Exercise details: Among the entries below, how many lines have the string "input" in them? Only the number should be given.

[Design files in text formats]
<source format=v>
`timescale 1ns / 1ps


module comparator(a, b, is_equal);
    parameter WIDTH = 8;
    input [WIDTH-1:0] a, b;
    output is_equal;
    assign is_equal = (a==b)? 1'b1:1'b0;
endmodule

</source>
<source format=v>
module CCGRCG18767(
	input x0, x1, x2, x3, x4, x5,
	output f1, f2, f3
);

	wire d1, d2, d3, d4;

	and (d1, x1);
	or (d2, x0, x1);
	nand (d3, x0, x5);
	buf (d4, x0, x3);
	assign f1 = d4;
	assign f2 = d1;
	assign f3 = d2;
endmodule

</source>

Task result: 2